- [WHAT THE TASK ASKS]: Return all the entries exactly, keeping pictures out.

=== EXTRACTED MATERIAL ===

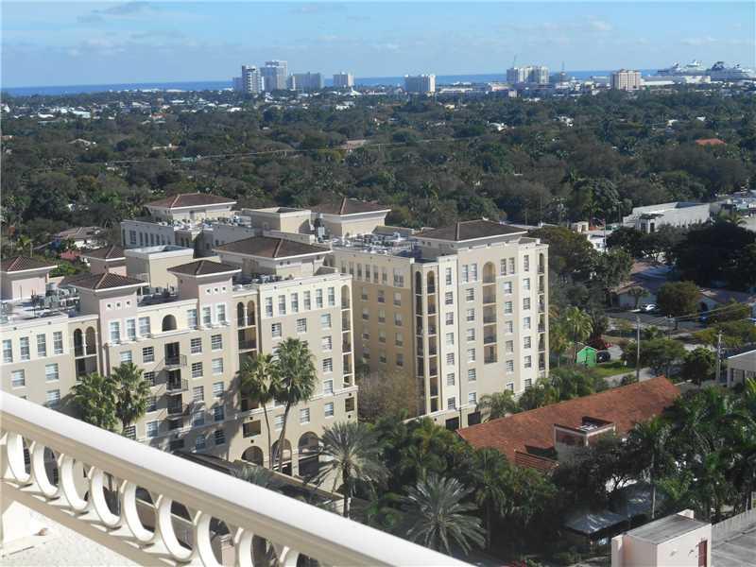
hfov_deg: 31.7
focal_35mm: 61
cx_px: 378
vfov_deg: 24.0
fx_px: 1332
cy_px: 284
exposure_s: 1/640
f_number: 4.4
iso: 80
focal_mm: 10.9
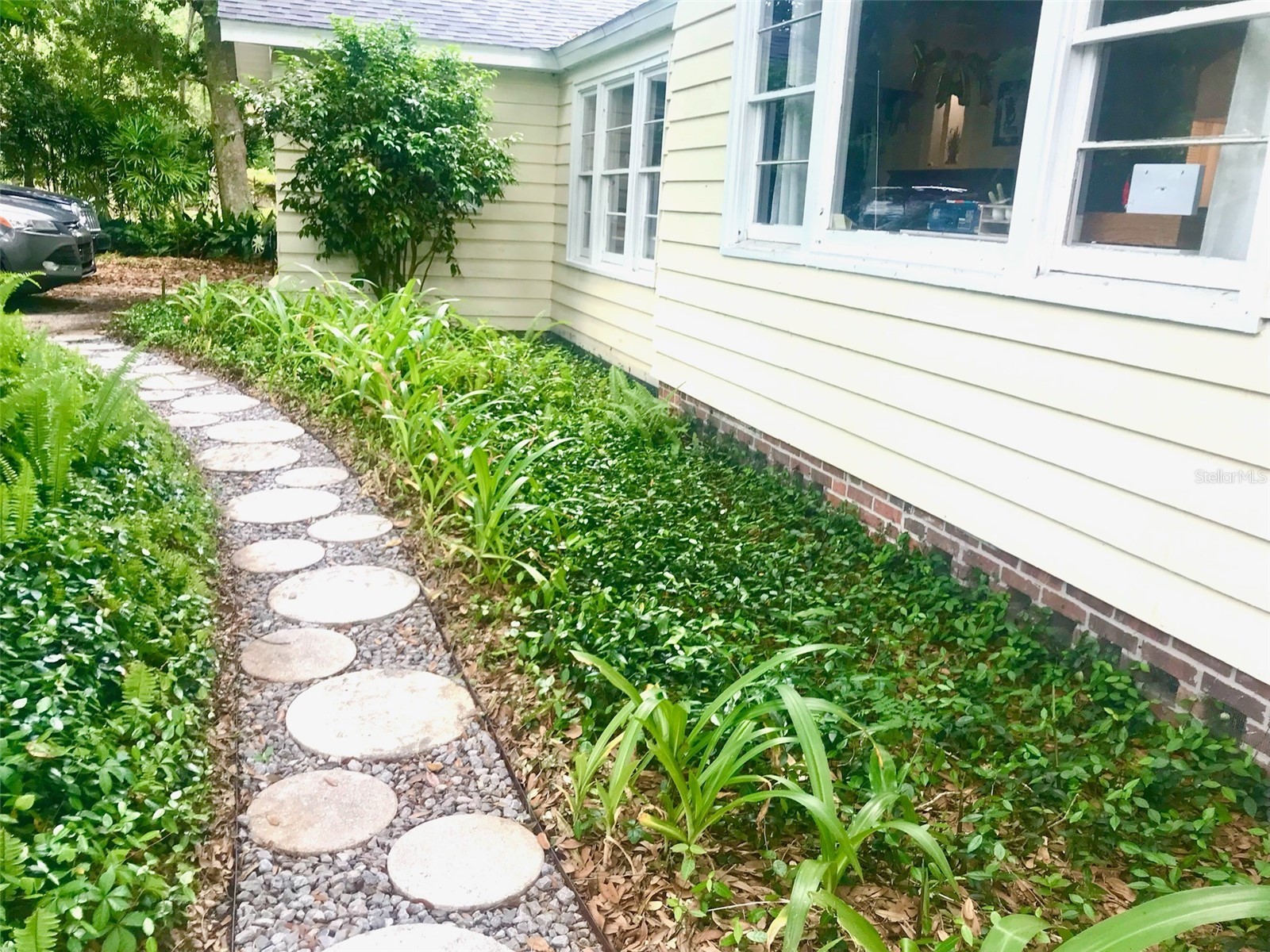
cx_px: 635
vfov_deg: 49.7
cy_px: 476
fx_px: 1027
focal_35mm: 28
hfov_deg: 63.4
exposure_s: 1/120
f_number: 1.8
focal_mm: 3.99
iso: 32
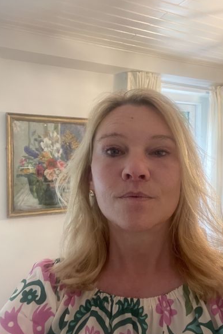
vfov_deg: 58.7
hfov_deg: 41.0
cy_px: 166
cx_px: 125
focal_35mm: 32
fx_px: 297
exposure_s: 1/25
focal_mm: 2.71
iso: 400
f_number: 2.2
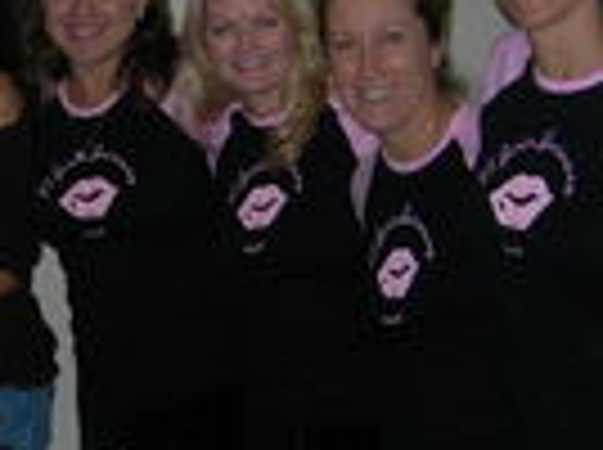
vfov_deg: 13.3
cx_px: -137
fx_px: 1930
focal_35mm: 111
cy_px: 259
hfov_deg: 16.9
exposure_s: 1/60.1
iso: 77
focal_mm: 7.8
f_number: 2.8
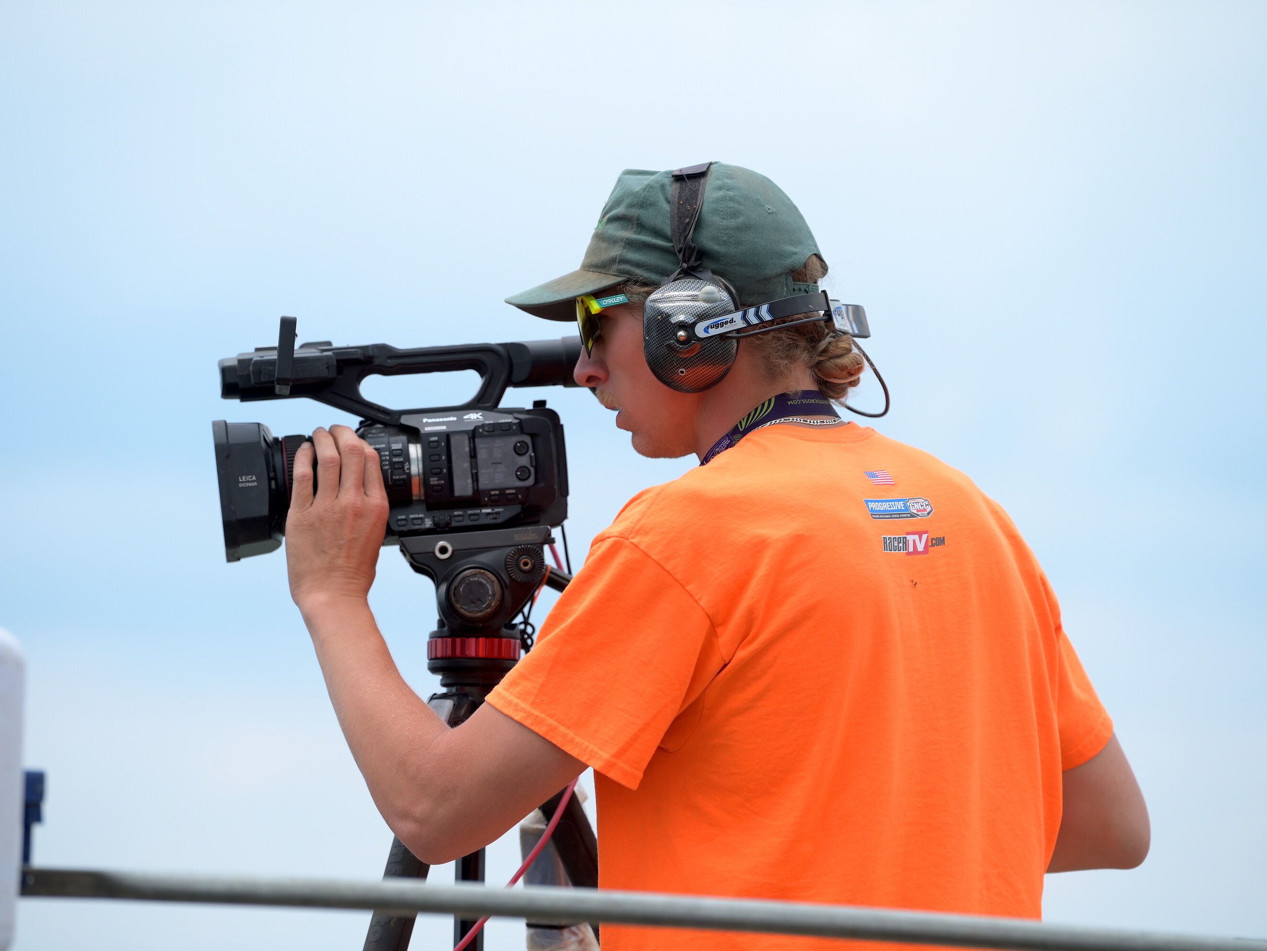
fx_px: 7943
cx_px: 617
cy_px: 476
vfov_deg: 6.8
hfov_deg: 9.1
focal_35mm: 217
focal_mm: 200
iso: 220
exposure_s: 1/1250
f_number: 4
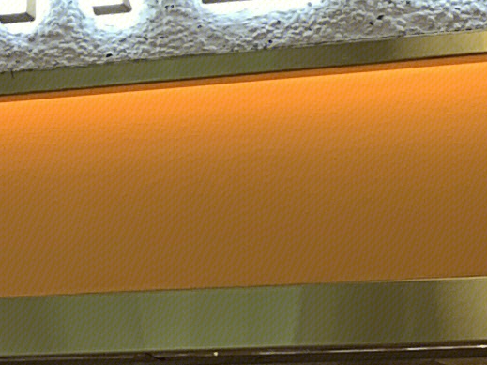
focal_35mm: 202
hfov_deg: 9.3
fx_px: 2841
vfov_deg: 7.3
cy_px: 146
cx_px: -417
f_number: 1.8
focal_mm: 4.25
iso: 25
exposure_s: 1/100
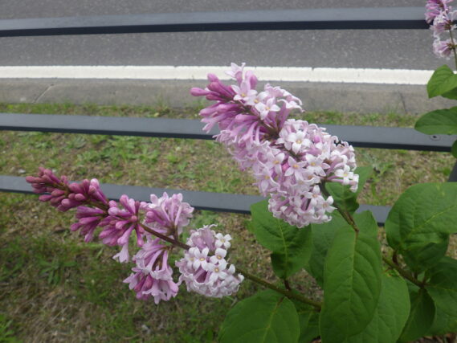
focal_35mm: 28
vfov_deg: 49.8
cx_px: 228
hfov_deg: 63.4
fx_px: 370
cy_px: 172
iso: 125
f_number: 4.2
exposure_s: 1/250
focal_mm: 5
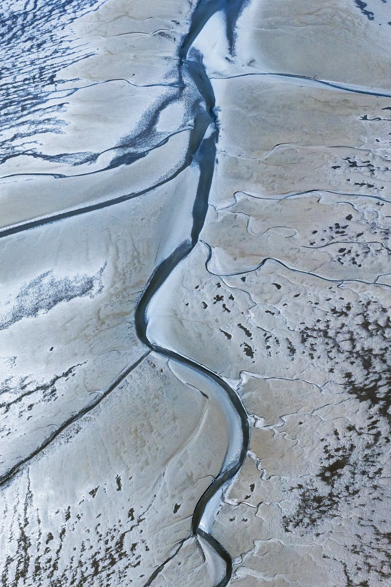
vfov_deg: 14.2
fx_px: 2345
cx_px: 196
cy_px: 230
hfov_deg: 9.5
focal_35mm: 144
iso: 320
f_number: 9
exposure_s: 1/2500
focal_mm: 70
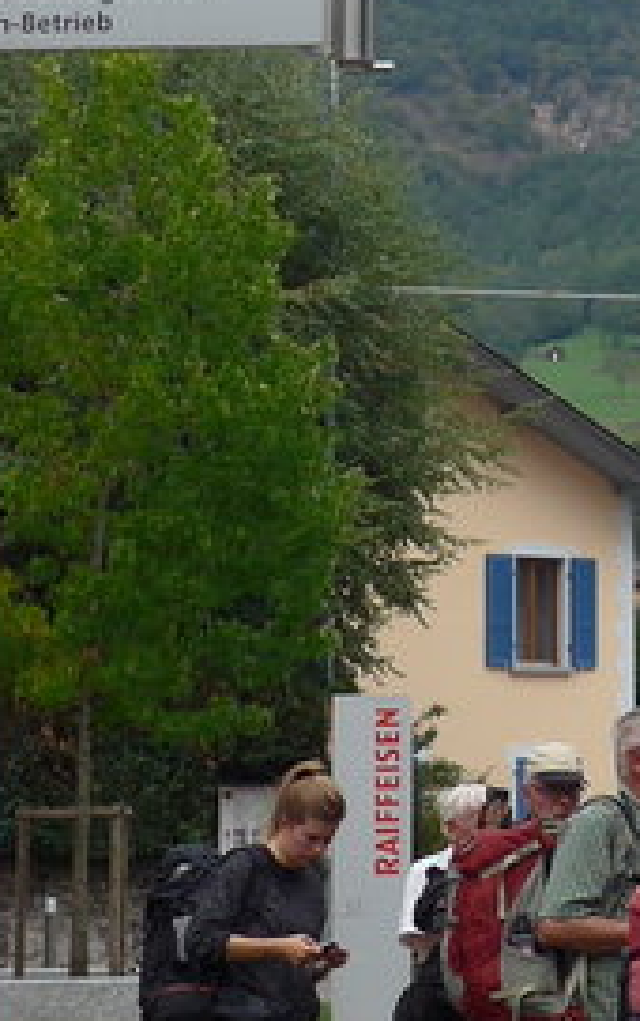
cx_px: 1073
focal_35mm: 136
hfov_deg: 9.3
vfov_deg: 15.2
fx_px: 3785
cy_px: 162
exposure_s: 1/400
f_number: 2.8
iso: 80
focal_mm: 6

===

- [TASK SOLUTION]:
hfov_deg: 31.7
focal_35mm: 61
cx_px: 378
vfov_deg: 24.0
fx_px: 1332
cy_px: 284
exposure_s: 1/640
f_number: 4.4
iso: 80
focal_mm: 10.9
cx_px: 635
vfov_deg: 49.7
cy_px: 476
fx_px: 1027
focal_35mm: 28
hfov_deg: 63.4
exposure_s: 1/120
f_number: 1.8
focal_mm: 3.99
iso: 32
vfov_deg: 58.7
hfov_deg: 41.0
cy_px: 166
cx_px: 125
focal_35mm: 32
fx_px: 297
exposure_s: 1/25
focal_mm: 2.71
iso: 400
f_number: 2.2
vfov_deg: 13.3
cx_px: -137
fx_px: 1930
focal_35mm: 111
cy_px: 259
hfov_deg: 16.9
exposure_s: 1/60.1
iso: 77
focal_mm: 7.8
f_number: 2.8
fx_px: 7943
cx_px: 617
cy_px: 476
vfov_deg: 6.8
hfov_deg: 9.1
focal_35mm: 217
focal_mm: 200
iso: 220
exposure_s: 1/1250
f_number: 4
focal_35mm: 202
hfov_deg: 9.3
fx_px: 2841
vfov_deg: 7.3
cy_px: 146
cx_px: -417
f_number: 1.8
focal_mm: 4.25
iso: 25
exposure_s: 1/100
focal_35mm: 28
vfov_deg: 49.8
cx_px: 228
hfov_deg: 63.4
fx_px: 370
cy_px: 172
iso: 125
f_number: 4.2
exposure_s: 1/250
focal_mm: 5
vfov_deg: 14.2
fx_px: 2345
cx_px: 196
cy_px: 230
hfov_deg: 9.5
focal_35mm: 144
iso: 320
f_number: 9
exposure_s: 1/2500
focal_mm: 70
cx_px: 1073
focal_35mm: 136
hfov_deg: 9.3
vfov_deg: 15.2
fx_px: 3785
cy_px: 162
exposure_s: 1/400
f_number: 2.8
iso: 80
focal_mm: 6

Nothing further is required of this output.